Antes de la ocupación alemana, también aquí los rusos lograron trasladar una parte de su valioso contenido a lugares seguros y distantes. El ejército alemán utilizó este palacio como barracones para sus soldados y para práctica de tiro. En 1944, antes de retirarse, lo incendiaron, tomando entonces una apariencia intimidante. En el año 2003, para el tricentenario de San Petersburgo, se abrió nuevamente al público, totalmente restaurado. Entre quienes contribuyeron económicamente para su reconstrucción, figuraron: Elton John, Bill Clinton, Sting, Naomi Campbell, Bill Gates y el mismo Gobierno Alemán.
En el año 1717, el rey prusiano Federico Guillermo I le entregó al Zar Pedro I El Grande, como obsequio diplomático, un conjunto de magníficos paneles de ámbar, suficientes para revestir los muros de una habitación. Valioso regalo, pues en esa época el ámbar valía 12 veces más que el oro. El Zar, antes que se devaluara, construyó de inmediato la primer Sala de Ámbar en el Palacio de Invierno (Ermitage), en la misma ciudad de San Petersburgo. Pero en 1755 la emperatriz Isabel desmontó esa sala e hizo transportar los paneles al Palacio de Catalina. Se cuenta que el traslado, que duró una semana, lo hicieron 76 soldados llevando a pie la valiosa carga sobre sus hombros.
El Arq. Rastrelli, responsable de los trabajos, realizó con ellos, en el Palacio de Catalina, una verdadera obra maestra. Como las paredes de la nueva habitación superaban los 100m2 y los paneles no alcanzaban para cubrirlas totalmente, decidió agregar mosaicos florentinos y ornatos dorados e instalar entre los paneles –fijados a la pared con grampas de oro- espejos venecianos que reflejaban las luces de 565 velas dispuestas en artísticos candelabros. De este modo la Sala de Ámbar de Catalina se convirtió en un tesoro cultural del pueblo ruso, designado por algunos expertos en arte como “la octava maravilla del mundo” (¡Otra más!).
¿Qué es el ámbar: mineral o vegetal? Es una “piedra” semi-preciosa de origen vegetal; una resina fósil producida por cierto tipo de pino que abunda en Escandinavia y en las costas del Báltico. Su color predominante es el amarillo, aunque también puede ser naranja, marrón claro, cognac o rojo. Al escurrir por las ramas y corteza del tronco, la pegajosa resina atrapa burbujas de aire, gotas de agua, partículas de polvo, plumas, semillas, musgo, líquenes, pequeños insectos, flores diminutas, hojas, etc. que luego, deshidratadas, conservan su forma tridimensional y color originales dentro de la pasta de ámbar. Con estas “inclusiones” la masa, una vez seca, se transforma en ámbar y adquiere, además de su aspecto exótico, resistencia, liviandad y belleza. Siendo de fácil manipulación, los artesanos que la trabajan pueden tallarla, cortarla o aplanarla según su destino. En la sala del Palacio de Catalina, predominaba el color beige-anaranjado con trazos blancos y rojos.

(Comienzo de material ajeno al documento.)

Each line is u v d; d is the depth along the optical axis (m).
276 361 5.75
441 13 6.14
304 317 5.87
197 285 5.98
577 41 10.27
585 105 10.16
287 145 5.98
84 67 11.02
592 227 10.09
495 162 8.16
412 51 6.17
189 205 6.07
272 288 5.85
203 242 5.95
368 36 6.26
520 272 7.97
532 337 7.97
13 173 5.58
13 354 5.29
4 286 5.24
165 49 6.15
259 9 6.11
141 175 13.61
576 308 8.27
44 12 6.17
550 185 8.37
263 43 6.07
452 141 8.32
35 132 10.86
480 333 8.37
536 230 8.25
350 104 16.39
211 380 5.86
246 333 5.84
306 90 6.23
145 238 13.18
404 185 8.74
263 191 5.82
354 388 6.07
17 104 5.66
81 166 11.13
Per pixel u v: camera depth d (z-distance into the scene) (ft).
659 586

Los cazadores de tesoros siguen excitados buscando los valiosos paneles desparecidos. Al contemplar la magnífica Sala de Ámbar actual, uno también se pregunta: ¿Quién se robó el ámbar original de la Gran Catalina? Las hipótesis sobre el destino de las famosas placas son inciertas
Los rusos habían planeado desarmar la Sala de Ámbar y guardarla en sitio lejano, antes de la llegada de las tropas enemigas; pero éstas arribaron primero. Cuando se retiraron, desmontaron los paneles de ámbar y los reinstalaron en el Museo de Arte de Köningsberg, Alemania, antigua capital prusiana. Al final de la guerra, los rusos bombardearon y se apropiaron de Köningsberg designándola con su nombre actual: Kaliningrado.

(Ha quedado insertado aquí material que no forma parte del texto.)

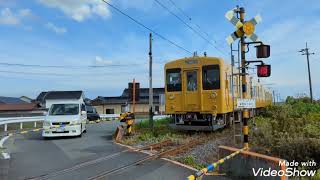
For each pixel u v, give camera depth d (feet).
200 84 57.47
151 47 72.33
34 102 193.16
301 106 79.41
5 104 173.68
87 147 46.34
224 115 58.75
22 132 70.33
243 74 36.22
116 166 32.71
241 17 36.58
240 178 28.45
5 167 32.60
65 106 61.52
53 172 30.30
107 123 103.19
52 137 59.47
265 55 35.06
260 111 92.38
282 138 36.60
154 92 206.59
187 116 58.54
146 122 79.87
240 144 43.32
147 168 31.91
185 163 34.83
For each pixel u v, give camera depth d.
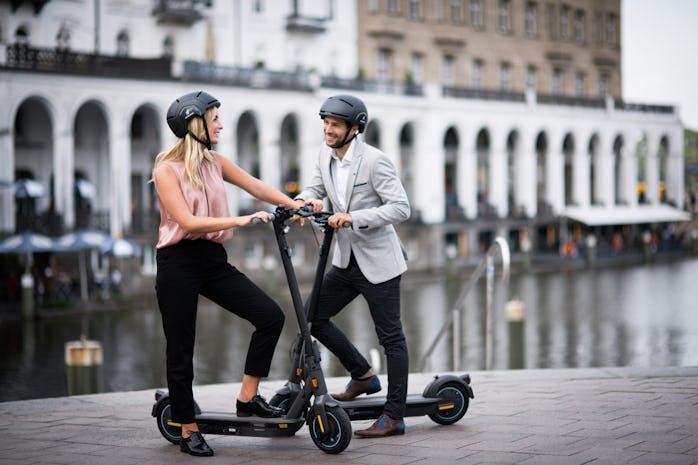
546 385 7.77
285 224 5.77
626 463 5.05
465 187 56.03
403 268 6.15
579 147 64.69
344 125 6.04
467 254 55.06
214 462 5.41
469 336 26.80
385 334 6.05
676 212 70.50
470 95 55.81
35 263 36.78
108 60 38.81
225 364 22.27
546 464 5.08
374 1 53.25
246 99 43.97
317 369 5.65
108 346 24.92
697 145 95.44
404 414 6.04
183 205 5.55
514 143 61.00
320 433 5.54
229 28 46.12
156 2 42.84
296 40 49.09
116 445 5.95
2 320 30.36
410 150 54.59
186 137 5.65
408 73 53.06
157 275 5.71
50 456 5.68
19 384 19.27
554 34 66.06
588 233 66.44
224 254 5.77
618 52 71.56
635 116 69.19
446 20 57.31
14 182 35.75
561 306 34.19
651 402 6.82
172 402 5.65
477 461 5.19
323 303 6.25
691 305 34.19
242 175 5.91
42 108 39.50
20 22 38.28
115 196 39.19
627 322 29.52
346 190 6.12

¿Y las placas de ámbar? Aquí comienza el gran misterio: ya no estaban en el Museo de Arte. Los organismos rusos iniciaron una exhaustiva búsqueda, para develar ese misterio, pero nunca lo lograron. ¡Las placas habían desaparecido! Entonces se elaboraron diversas hipótesis: a) La Sala fue desmontada antes de los bombardeos rusos a Köningsberg; b) Fueron totalmente quemadas; c) Se transportaron en grandes cajas hasta barcos posteriormente hundidos; d) Las cajas están ocultas bajo tierra, en catacumbas; e) Se escondieron en algunas de las minas de la costa báltica; y f) Los propios soviéticos, considerándolas un símbolo de la época zarista, las destruyeron cuando invadieron Alemania, en 1945. Todas teorías posibles; ninguna confirmada.
Fracasada la búsqueda, en 1979 los mejores expertos del mundo, utilizando seis mil kilos de ámbar puro, iniciaron las tareas de restauración, las que demandaron 24 años de trabajo artesanal. Y desde el 2003, el Palacio de Catalina muestra una réplica exacta de la Sala de Ámbar original.
Los cazadores de tesoros siguen excitados buscando los valiosos paneles desparecidos. Al contemplar la magnífica Sala de Ámbar actual, uno también se pregunta: ¿Quién se robó el ámbar original de la Gran Catalina? Las hipótesis sobre el destino de las famosas placas son inciertas. Y, en palabras del físico Wolfgang Pauli, ¡Ni siquiera son erróneas!